This is very, very niche, but I couldn’t think of a more suitable place so I’ll give it a go.

In the US, brand name medications are outrageously priced. There are deals between payors (PBM/Medicare) and manufacturers that look like this:

Sticker price $20,000/mo minus negotiated insurance payment of $15,000 theoretically leaves pt on the hook for $5.000/mo, BUT…

Manufacturer graciously offers a “coupon” / discount card, which covers a max of $4,995.00, leaving pt with a net responsibility of $5.00/month.

These are convenient numbers to work with, but closely resemble the pricing and coverage structure of a long-term medication I take.

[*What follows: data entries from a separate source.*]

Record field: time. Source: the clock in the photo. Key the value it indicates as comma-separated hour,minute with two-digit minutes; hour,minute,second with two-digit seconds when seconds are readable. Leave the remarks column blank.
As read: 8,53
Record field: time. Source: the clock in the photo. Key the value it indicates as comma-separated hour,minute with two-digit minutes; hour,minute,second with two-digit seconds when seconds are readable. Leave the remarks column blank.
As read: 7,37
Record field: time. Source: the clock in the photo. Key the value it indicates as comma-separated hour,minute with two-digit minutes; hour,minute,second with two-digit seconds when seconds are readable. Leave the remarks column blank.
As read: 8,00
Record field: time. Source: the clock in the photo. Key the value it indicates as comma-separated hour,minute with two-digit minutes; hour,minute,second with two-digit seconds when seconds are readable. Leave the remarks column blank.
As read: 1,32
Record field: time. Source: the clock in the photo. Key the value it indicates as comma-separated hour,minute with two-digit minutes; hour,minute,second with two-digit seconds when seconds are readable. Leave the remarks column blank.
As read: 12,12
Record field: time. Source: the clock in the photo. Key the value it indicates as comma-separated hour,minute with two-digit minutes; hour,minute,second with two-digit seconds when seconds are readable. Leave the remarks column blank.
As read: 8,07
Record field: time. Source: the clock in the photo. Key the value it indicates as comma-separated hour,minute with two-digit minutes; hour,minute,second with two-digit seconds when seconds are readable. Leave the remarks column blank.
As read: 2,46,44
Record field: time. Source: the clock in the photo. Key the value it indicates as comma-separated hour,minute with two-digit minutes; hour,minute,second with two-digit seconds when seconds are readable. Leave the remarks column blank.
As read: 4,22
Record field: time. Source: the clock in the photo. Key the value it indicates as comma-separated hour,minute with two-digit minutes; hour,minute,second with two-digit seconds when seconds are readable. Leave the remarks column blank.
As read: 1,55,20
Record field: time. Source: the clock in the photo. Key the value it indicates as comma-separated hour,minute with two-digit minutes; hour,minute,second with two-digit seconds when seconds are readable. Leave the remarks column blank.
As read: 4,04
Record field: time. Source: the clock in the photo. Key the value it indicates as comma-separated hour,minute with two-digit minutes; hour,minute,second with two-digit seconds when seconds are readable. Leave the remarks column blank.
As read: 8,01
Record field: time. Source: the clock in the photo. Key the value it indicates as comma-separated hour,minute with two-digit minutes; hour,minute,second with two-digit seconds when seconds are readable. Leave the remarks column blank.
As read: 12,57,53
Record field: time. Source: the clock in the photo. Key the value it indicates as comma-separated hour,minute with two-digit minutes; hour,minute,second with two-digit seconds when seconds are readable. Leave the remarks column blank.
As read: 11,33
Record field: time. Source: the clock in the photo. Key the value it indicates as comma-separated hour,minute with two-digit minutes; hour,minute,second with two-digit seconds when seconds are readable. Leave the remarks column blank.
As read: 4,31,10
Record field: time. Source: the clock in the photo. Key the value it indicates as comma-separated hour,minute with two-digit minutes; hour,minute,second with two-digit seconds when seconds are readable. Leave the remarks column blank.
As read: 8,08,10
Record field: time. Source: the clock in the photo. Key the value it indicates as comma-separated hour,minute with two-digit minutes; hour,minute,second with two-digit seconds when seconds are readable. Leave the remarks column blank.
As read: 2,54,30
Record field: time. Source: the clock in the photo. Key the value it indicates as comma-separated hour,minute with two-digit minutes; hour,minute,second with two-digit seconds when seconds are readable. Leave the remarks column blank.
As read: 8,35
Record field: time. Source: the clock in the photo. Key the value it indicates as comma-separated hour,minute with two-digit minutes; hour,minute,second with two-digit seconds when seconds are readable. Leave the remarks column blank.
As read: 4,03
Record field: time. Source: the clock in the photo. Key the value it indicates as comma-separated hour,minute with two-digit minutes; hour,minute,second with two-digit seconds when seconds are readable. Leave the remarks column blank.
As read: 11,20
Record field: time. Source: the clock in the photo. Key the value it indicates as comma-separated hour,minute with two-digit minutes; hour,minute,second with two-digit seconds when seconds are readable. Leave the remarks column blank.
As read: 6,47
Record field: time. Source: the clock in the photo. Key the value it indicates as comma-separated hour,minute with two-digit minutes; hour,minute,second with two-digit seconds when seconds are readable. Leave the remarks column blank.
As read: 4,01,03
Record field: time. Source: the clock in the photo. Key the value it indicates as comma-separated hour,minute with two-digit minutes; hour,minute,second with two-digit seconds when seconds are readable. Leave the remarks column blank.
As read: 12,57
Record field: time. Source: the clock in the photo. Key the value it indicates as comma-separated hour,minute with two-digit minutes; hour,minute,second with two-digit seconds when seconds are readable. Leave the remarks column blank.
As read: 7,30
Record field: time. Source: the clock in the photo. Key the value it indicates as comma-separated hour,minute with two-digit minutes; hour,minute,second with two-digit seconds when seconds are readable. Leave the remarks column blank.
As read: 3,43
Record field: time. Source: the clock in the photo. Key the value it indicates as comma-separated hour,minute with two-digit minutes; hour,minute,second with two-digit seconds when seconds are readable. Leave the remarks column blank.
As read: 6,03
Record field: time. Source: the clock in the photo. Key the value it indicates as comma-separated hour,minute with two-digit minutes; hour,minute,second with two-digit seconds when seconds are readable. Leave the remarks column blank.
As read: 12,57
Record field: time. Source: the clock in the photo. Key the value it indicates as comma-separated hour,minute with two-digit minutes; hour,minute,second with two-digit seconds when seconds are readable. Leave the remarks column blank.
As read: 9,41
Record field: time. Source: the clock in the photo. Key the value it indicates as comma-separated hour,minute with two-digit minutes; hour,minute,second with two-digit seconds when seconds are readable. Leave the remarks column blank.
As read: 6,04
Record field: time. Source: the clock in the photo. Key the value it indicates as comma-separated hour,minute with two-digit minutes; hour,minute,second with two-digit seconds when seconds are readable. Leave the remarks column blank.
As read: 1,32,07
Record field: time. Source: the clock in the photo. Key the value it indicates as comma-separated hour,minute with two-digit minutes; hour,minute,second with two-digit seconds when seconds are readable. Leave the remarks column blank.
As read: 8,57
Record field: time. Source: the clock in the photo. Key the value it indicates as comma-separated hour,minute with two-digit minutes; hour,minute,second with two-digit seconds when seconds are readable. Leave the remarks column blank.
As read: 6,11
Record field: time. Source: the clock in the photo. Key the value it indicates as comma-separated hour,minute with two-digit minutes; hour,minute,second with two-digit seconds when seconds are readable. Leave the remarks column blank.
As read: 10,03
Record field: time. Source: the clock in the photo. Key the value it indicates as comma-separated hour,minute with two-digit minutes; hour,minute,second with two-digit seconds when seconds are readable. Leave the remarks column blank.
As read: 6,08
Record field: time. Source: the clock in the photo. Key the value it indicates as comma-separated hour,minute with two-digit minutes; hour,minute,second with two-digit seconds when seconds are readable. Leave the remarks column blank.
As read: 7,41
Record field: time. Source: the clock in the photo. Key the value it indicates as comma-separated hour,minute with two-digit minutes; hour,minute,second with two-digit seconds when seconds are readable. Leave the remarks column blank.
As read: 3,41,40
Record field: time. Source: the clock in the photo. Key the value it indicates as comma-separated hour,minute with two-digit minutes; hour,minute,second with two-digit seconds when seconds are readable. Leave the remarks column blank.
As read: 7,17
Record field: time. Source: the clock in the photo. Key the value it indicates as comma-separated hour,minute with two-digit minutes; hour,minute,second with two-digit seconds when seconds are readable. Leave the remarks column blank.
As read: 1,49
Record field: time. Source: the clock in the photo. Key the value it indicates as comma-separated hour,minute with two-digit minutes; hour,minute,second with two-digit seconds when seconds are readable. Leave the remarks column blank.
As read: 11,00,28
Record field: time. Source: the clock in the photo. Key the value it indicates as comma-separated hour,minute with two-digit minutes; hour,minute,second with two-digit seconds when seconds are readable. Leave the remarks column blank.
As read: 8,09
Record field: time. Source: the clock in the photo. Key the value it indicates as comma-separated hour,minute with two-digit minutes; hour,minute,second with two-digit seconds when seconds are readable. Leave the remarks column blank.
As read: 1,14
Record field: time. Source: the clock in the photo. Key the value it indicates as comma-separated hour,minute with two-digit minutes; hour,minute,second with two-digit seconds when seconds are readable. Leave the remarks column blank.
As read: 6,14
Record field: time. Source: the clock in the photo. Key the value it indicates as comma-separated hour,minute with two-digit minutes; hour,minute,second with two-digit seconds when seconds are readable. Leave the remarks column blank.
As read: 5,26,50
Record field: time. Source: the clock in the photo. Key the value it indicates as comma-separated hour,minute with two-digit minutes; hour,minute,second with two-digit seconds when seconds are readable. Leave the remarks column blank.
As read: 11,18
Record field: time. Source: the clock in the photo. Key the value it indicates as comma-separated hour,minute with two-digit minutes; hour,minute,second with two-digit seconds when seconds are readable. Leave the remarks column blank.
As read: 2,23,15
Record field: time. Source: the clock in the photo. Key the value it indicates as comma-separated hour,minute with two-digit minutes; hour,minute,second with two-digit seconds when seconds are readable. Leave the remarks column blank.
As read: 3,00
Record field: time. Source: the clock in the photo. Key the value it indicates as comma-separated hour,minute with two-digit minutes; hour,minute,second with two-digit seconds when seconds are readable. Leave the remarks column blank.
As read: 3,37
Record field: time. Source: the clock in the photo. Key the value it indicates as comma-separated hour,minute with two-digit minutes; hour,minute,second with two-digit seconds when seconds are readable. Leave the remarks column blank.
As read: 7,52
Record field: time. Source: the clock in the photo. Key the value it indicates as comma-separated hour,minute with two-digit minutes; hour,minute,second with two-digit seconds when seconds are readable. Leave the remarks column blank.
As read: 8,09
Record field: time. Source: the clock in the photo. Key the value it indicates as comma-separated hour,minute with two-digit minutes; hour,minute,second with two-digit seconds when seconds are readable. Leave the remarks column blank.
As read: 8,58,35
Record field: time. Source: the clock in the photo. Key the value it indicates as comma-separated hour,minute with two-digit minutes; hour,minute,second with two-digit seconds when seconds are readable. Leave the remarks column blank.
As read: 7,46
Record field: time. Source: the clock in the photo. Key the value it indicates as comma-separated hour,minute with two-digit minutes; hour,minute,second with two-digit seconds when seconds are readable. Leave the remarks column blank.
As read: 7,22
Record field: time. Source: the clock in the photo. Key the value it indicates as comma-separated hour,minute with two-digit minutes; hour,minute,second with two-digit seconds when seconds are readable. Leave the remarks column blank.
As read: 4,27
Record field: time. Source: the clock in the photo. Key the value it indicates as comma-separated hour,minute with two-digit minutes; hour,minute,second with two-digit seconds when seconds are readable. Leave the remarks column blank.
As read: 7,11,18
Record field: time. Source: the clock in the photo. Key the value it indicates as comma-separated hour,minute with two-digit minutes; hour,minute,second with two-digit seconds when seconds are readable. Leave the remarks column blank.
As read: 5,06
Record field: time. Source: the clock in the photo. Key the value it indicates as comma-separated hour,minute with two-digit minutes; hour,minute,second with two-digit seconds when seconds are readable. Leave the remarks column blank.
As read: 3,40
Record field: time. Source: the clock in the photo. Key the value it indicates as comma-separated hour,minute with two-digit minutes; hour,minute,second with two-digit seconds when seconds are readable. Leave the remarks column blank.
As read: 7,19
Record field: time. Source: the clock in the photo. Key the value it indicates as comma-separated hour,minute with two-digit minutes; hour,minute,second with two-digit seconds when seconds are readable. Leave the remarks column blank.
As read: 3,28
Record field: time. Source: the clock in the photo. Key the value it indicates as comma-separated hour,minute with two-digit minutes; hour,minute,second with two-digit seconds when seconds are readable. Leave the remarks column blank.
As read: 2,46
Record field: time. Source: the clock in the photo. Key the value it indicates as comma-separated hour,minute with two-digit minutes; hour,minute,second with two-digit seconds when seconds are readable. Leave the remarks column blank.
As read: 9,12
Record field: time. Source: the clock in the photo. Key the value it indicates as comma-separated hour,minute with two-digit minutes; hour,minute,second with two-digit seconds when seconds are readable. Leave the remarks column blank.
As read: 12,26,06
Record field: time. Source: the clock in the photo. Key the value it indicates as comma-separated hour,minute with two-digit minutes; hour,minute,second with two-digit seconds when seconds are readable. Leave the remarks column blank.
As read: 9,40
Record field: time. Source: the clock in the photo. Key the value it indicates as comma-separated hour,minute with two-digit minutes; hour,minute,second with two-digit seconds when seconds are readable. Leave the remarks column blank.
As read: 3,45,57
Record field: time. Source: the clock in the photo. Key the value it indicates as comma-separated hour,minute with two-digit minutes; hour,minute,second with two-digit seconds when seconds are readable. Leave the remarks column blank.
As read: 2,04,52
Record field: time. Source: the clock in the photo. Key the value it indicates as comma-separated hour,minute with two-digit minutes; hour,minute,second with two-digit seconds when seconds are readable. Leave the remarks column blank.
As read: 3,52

The coupon never results in zero pt responsibility, always leaving some negligible amount due. Invariably, it’s exactly enough money to be a huge pain in everyone’s ass and to make no meaningful difference to anyone involved in the transaction. $5.00 and $9.00 are amounts I see frequently.

Getting to the actual question, why bother?

Seriously, I wasted a half hour of my life waiting on hold to schedule a refill on a specialty med that can only be filled from a single central pharmacy and shipped, to be told that a) they somehow didn’t charge card on file for the $5.00 last month, and b) can’t schedule next shipment until I pay the all-important five bucks. Didn’t have a card close at hand, had to call back later so they could extract their couple dollars and then schedule the next round.

It literally costs them more in toll free charges, infrastructure fixed costs, and salaries to collect that money than they make from it.

I assume the answer is something along the lines of “personal responsibility” and someone in Congress having a stroke over the idea of someone getting medicine for “free,” but I’ve been unable to substantiate that.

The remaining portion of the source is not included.